Quels sont les polluants chimiques de l’eau ?
Ils sont nombreux et divers : minéraux (phosphates, nitrates), métaux lourds (aluminium, plomb, mercure), produits phytosanitaires (acaricides), solvants et hydrocarbures (trichloréthylène), détergents et désinfectants (EDTA, chloramines), dioxines, etc. Il faut aussi compter sur la présence de résidus de médicaments, dont certains sont des perturbateurs endocriniens. Les pesticides, comme la perméthrine ou le malathion, s’ajoutent à la liste. « Mais l’eau n’apporte que 5 % des pesticides ingérés, 95 % proviennent de l’alimentation », nuance le Pr Hartemann.
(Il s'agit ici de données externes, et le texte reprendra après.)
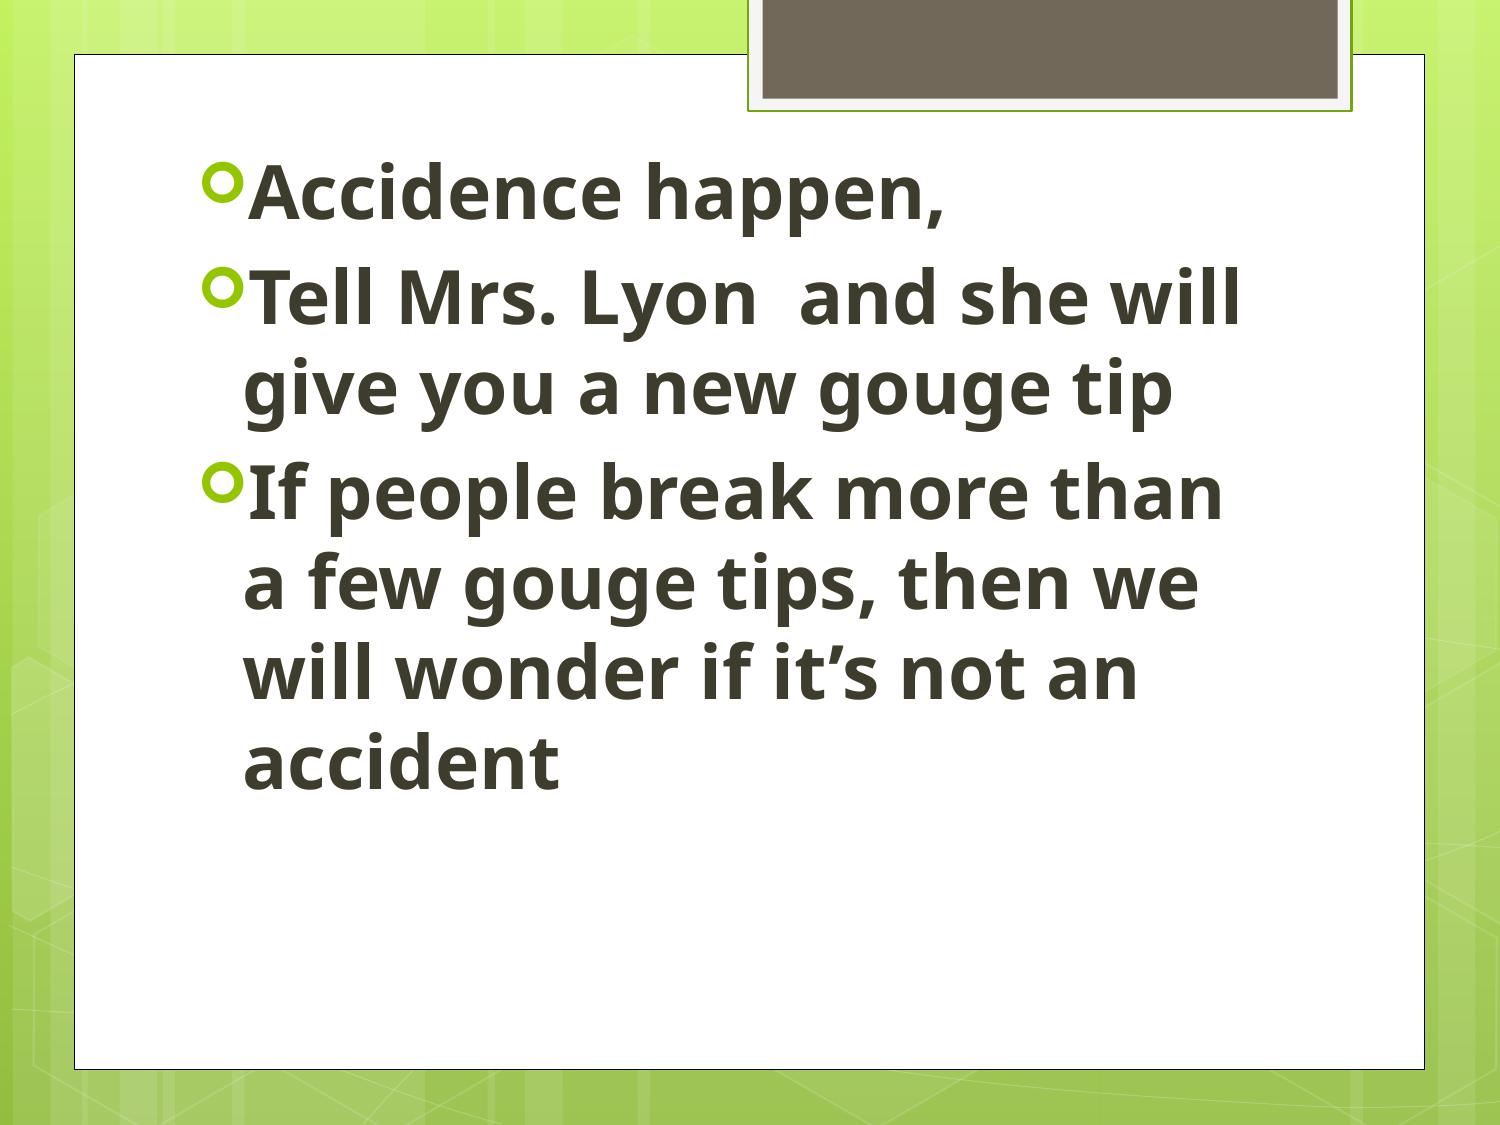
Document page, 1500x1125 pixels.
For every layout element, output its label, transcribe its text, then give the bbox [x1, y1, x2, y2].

list Accidence happen, Tell Mrs. Lyon and she will give you a new gouge tip If people break more than a few gouge tips, then we will wonder if it’s not an accident [171, 137, 1283, 957]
Comment sont fixés les seuils de tolérance sur la qualité de l’eau ?
La norme de potabilité est calculée en se basant sur les individus les plus fragiles, tels les enfants et les femmes enceintes. L’évaluation du risque définit des quantités maximales admissibles. Pour fixer une valeur toxicologique de référence, on se base sur des éléments déterminants (avec notion de seuil) et probabilistes (sans seuil, la gravité n’étant pas dose dépendante).
Comment améliorer le goût de l’eau ?
Il faut laisser couler un peu l’eau du robinet, la mettre au réfrigérateur ou ajouter quelques gouttes de citron, pour neutraliser son goût chloré. Le chlore lui-même ne cause pas de problème, contrairement à certains sous-produits, comme le chloroforme.
L’eau peut-elle être la cible d’actes terroristes ?
Oui, potentiellement. L’introduction de toxiques dans les canalisations s’avère cependant difficile. De nombreux contrôles sont menés. L’incident peut être détecté, par exemple par un effondrement des concentrations en chlore. Dans ce cas, le système est immédiatement coupé.
Faut-il plutôt consommer l’eau en bouteille ?
Ce n’est pas nécessaire, sauf exceptions, estime le Pr Hartemann. Pour les sulfates, par exemple, le seuil de tolérance (250 mg par litre) peut être dépassé. C’est le cas en Lorraine où l’eau est parfois très chargée en soufre (phénomène d’ennoyage des mines). Mais certaines eaux en bouteille ont des taux de sulfates allant jusqu’à 750, voire 1 500 mg par litre. « Ce qui n’est pas admis pour l’eau du robinet l’est parfaitement pour des bouteilles », conteste le Pr Hartemann, regrettant que l’on ait fait passer les eaux minérales de la pharmacie à la grande distribution sans changer la législation.
Les carafes filtrantes ont-elles un intérêt ?
Oui, mais attention : le type de cartouche adoucissante doit être choisi en fonction des teneurs de l’eau du robinet. Et ces cartouches doivent être changées régulièrement, afin d’éviter le relargage des éléments filtrés.
Où trouver des informations sur la qualité de l’eau ?
La commune est responsable de la distribution de l’eau et des informations au consommateur. Chaque année, les usagers reçoivent un bulletin sanitaire avec leur facture. L’information peut aussi être donnée sur Internet ou par les Agences régionales de santé. Elle est affichée dans les mairies. Médecins et pharmaciens peuvent également diffuser cette information qui leur est transmise par les municipalités.